Ask the guy working in the produce department at the local grocery store if you can taste the fruit and he’ll pick out the best and cut it open for you. Full-service car washes provide shopping and entertainment while you wait.

The Experience Of Personalization

Be-Bold-And-Win-The-SaleBut the best innovations will most certainly be those that are the most personalized. Our greatest impact in the future will be one-on-one.

Consider the concept of eatwith.com. Suppose you are vacationing in Manhattan, or Lisbon, or Buenos Aires. You want to have an authentic meal. I mean a truly authentic meal. As in, with one of the locals and in their own home.

Go to eatwith.com and you’ll find a plethora of options to do just that. Select a home based on the chef’s credentials, on the menu, on the ambience, or on the price. You can even get a cooking lesson if you prefer. Eat with four other couples or eat alone.

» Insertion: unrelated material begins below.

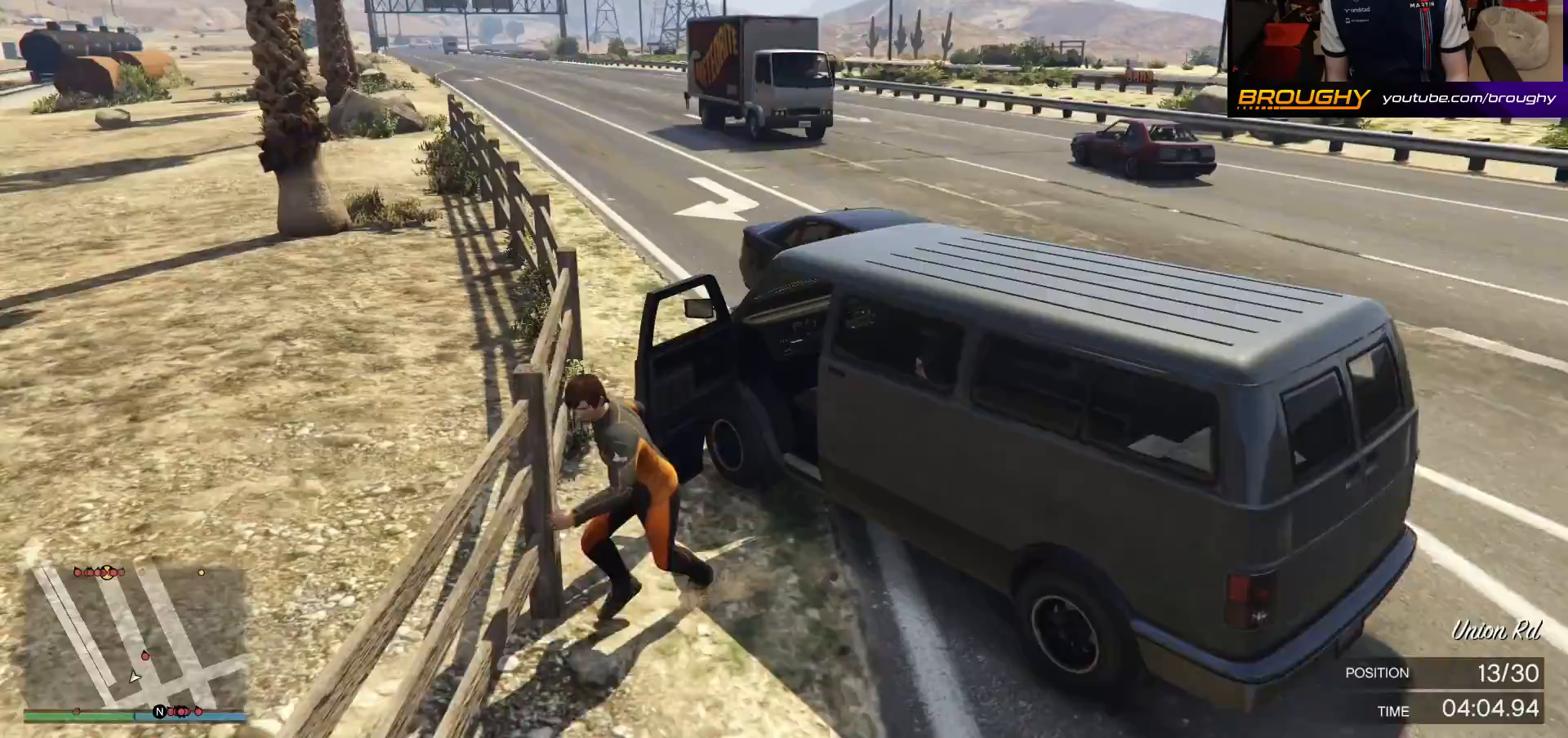
{"buttons": ["A"], "left_stick": "right", "right_stick": "center", "events": [[50, "left_stick", "down-right"], [200, "right_stick", "down-right"], [350, "left_stick", "right"], [367, "right_stick", "center"], [450, "A", "down"]]}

Look what just happened there. You love to cook – you use existing resources (your kitchen) – you utilize the marketing power of the Internet – you crowdsource your offering – you turn your kitchen into a restaurant – you make money and improve people’s lives.

We might have to recalibrate the cool scale.

The Adjustment

This is all just the beginning of the conversation. The application is up to you. May I encourage you to do this one thing: Think out of your imagination, not out of your history. Dare to dream what could be possible. Set high hard goals.